Jeremy Hunt Defends Tax Rises After Jacob Rees-Mogg Criticises Autumn Statement

Chancellor tells Tory critics: "There is nothing Conservative about spending money that you haven’t got."
Jeremy Hunt
Jeremy Hunt

Jeremy Hunt has hit back at Jacob Rees-Mogg after the former cabinet minister attacked his plans for tax rises.

The chancellor yesterday set out £55bn of tax hikes and spending cuts, which he said was necessary to fill a black hole in the government’s finances.

But Rees-Mogg said the £25bn of tax rises were an “easy option” and instead Hunt should have looked at the “efficiency of government”.

Speaking to Sky News on Friday morning, Hunt insisted his autumn statement was “a very Conservative package”.

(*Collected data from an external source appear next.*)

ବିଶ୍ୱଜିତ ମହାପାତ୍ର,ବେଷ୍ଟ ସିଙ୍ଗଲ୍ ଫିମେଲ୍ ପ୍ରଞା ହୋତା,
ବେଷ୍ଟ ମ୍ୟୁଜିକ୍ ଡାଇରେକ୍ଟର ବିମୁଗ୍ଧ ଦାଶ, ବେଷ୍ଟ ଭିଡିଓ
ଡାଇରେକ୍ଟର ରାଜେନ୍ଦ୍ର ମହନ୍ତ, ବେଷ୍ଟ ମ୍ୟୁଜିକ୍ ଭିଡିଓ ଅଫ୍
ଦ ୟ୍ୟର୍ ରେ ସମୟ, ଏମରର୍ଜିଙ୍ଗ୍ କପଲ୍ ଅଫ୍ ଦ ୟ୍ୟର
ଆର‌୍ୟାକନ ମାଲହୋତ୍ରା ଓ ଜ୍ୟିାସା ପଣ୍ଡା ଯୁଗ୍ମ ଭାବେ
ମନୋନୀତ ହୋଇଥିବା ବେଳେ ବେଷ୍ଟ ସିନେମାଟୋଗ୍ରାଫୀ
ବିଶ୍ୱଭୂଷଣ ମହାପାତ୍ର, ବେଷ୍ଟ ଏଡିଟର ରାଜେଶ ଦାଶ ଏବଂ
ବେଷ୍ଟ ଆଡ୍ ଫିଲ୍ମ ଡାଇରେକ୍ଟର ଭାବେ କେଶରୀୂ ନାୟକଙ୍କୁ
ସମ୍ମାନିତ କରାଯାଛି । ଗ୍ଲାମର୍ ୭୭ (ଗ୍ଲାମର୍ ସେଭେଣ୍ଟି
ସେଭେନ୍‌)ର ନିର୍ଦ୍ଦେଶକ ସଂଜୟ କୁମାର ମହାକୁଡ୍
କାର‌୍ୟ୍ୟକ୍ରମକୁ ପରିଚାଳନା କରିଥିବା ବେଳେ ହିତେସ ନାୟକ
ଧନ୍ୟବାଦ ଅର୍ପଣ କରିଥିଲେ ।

“What I would say to my Conservative colleagues is there is nothing Conservative about spending money that you haven’t got.

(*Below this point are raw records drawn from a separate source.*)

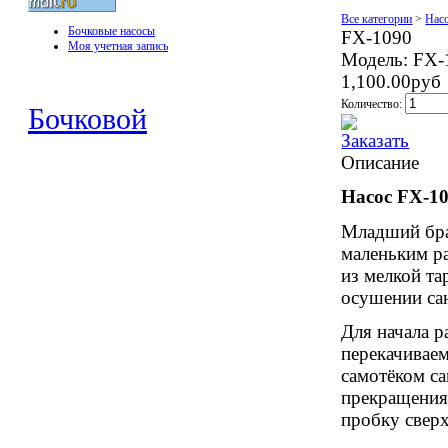
Все категории
>
Нас
Бочковые насосы
FX-1090
Моя учетная запись
Модель:
FX-
1,100.00руб
Количество:
Бочковой
Описание
Насос
FX
-1
Младший бра
маленьким р
из мелкой та
осушении сан
Для начала р
перекачиваем
самотёком са
прекращения
пробку сверх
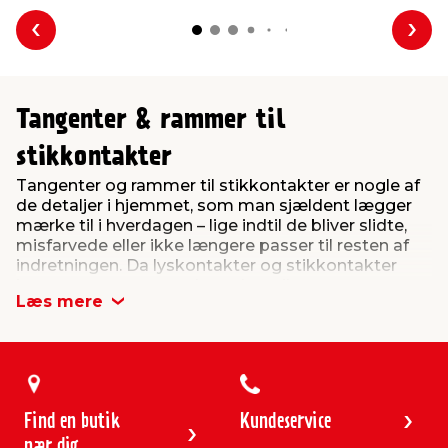
Forrige
Næs
Tangenter & rammer til
stikkontakter
Tangenter og rammer til stikkontakter er nogle af
de detaljer i hjemmet, som man sjældent lægger
mærke til i hverdagen – lige indtil de bliver slidte,
misfarvede eller ikke længere passer til resten af
indretningen. Da lyskontakter og stikkontakter
bruges mange gange hver dag, vil tangenter og
Læs mere
rammer med tiden få synlige brugsspor. Heldigvis
er det en enkel og overkommelig løsning at
udskifte dem, hvis du ønsker et pænere og mere
ensartet udtryk i boligen.
Uanset om du skal renovere et enkelt rum, udskifte
beskadigede dele eller færdiggøre et nyt el-
Find en butik
Kundeservice
installationsprojekt, er det vigtigt at vælge
nær dig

“There is nothing Conservative about not tackling inflation, there is nothing Conservative about ducking difficult decisions that put the economy on track.

“And we’ve done all of those things and that is why this is a very Conservative package to make sure we sort out the economy.”

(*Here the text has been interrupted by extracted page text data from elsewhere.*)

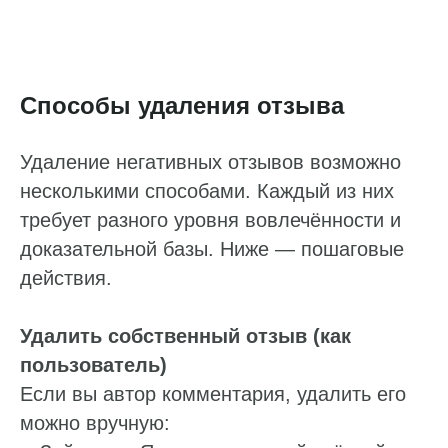
Способы удаления отзыва
Удаление негативных отзывов возможно
несколькими способами. Каждый из них
требует разного уровня вовлечённости и
доказательной базы. Ниже — пошаговые
действия.
Удалить собственный отзыв (как
пользователь)
Если вы автор комментария, удалить его
можно вручную:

Hunt’s plans have been met with grim assessments of the financial hit facing the public.

According to the Office of Budget Responsibility (OBR) living standards are set to fall by 7% over the next two years - the biggest fall since records began in 1956.

The UK is already in recession and unemployment is expected to rise by more than 500,000.

Taxes are set to reach their highest level as a share of national income since the end of the Second World War.

The Resolution Foundation said British workers were now living through a two-decade 15,000 a year wage stagnation costing £15,000.

According to the economic think-tank, real wages are now not expected to return to their 2008 level until 2027.

Rishi Sunak and Hunt have argued much of the blame for rampaging inflation and economic turmoil on global factors including Russia’s invasion of Ukraine.

But the prime minister and chancellor are also having to try and fix the damage done by Liz Truss’ mini-Budget in September.

Labour has accused the government of having “picked the pockets” of voters.

“The Conservatives would have us believe that they are not responsible for the last 12 years of failure. In doing so they take the British people for fools,” shadow chancellor Rachel Reeves said.